Лола добросовестно заваривала чай, но на появление Марго не отреагировала, даже не взглянула в ее сторону.

— Его сын десять дней назад вспорол себе вены, — неохотно выдавила из себя Марго. — Тем же способом. Так что ты не особенно…

— Вот оно что, — вяло процедила Лола. — А я решила, он сумасшедший.

— Так и есть, почти сумасшедший. Но скоро оправится, у него голова хорошая. Он ничего не помнит. Так что сейчас, при нем, расскажешь подробно, что здесь произошло.

— Не могу, — Лола поставила на кухонный стол огромный заварной чайник, с которым уже собралась было в гостиную.

— Это почему?

— Я же тебе говорила. После того как в них вселяется ЭТО, я не могу… просто видеть, не то что общаться. Страх и омерзение. Жуткий страх и жуткое омерзение.

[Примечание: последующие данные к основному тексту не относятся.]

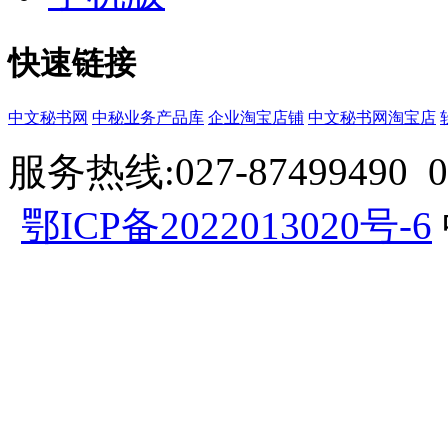
快速链接
中文秘书网
中秘业务产品库
企业淘宝店铺
中文秘书网淘宝店
服务热线:027-87499490 057
鄂ICP备2022013020号-6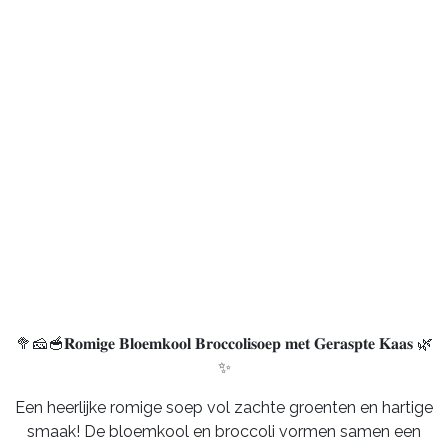
🥦🧀🥣𝐑𝐨𝐦𝐢𝐠𝐞 𝐁𝐥𝐨𝐞𝐦𝐤𝐨𝐨𝐥 𝐁𝐫𝐨𝐜𝐜𝐨𝐥𝐢𝐬𝐨𝐞𝐩 𝐦𝐞𝐭 𝐆𝐞𝐫𝐚𝐬𝐩𝐭𝐞 𝐊𝐚𝐚𝐬 🌿
✨
Een heerlijke romige soep vol zachte groenten en hartige
smaak! De bloemkool en broccoli vormen samen een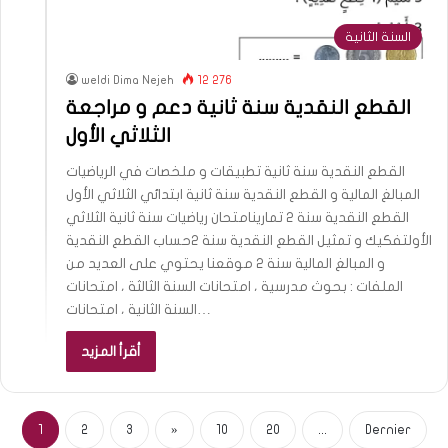
السنة الثانية
weldi Dima Nejeh
12 276
القطع النقدية سنة ثانية دعم و مراجعة
الثلاثي الأول
القطع النقدية سنة ثانية تطبيقات و ملخصات في الرياضيات
المبالغ المالية و القطع النقدية سنة ثانية ابتدائي الثلاثي الأول
القطع النقدية سنة 2 تمارينامتحان رياضيات سنة ثانية الثلاثي
الأولتفكيك و تمثيل القطع النقدية سنة 2حساب القطع النقدية
و المبالغ المالية سنة 2 موقعنا يحتوي على العديد من
الملفات : بحوث مدرسية ، امتحانات السنة الثالثة ، امتحانات
السنة الثانية ، امتحانات…
أقرأ المزيد
1
2
3
»
10
20
...
Dernier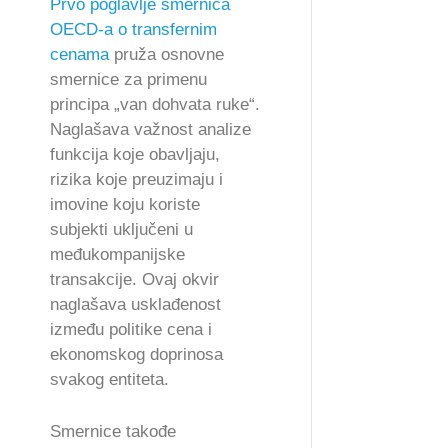
Prvo poglavlje smernica
OECD-a o transfernim
cenama
pruža osnovne
smernice za primenu
principa „van dohvata ruke“.
Naglašava važnost analize
funkcija koje obavljaju,
rizika koje preuzimaju i
imovine koju koriste
subjekti uključeni u
međukompanijske
transakcije. Ovaj okvir
naglašava usklađenost
između politike cena i
ekonomskog doprinosa
svakog entiteta.
Smernice takođe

— Да, я помню. Значит, и до него добралось ЭТО… Но послушай, дело серьезное. Я тебя с ним чаевничать не заставляю, можешь сидеть в дальнем углу. Он должен услышать все от тебя, не в моем изложении. Чем скорее расскажешь, тем скорее я его увезу.

Лола загнанно кивнула и покорно взялась за чайник.

Марго же с удивлением поняла, что отвращение Паулс к Платону ее не только не раздражает, но даже почти приятно. Это ей показалось странным, но сейчас не было времени анализировать свои ощущения.

Вернувшись в гостиную, Лола поставила чайник на стол, рядом — две чашки и сахарницу, и удалилась в свой угол. Учитывая ее воспитание, этот жест, в переводе на язык заурядной бытовой перебранки, означал приблизительно «Чтоб вам подавиться». Марго как ни в чем не бывало разлила чай по чашкам и одну из них подала Платону, который уже явно мог управиться с ней без посторонней помощи.

Для себя Лола достала коньяк, но после секундного колебания, вернулась к столу, поставила перед Марго две рюмки, наполнила их и только тогда окончательно угнездилась в своем кресле.

Марго глянула на Платона — вид он имел совершенно трезвый.

— Да ты, похоже, и вовсе протрезвел? — удивилась она.

— Конечно: адреналин и потеря крови, — пояснил он рассеянно, занятый исключительно разглядыванием повязки на своей руке и, по-видимому, изумленный ее аляповатостью.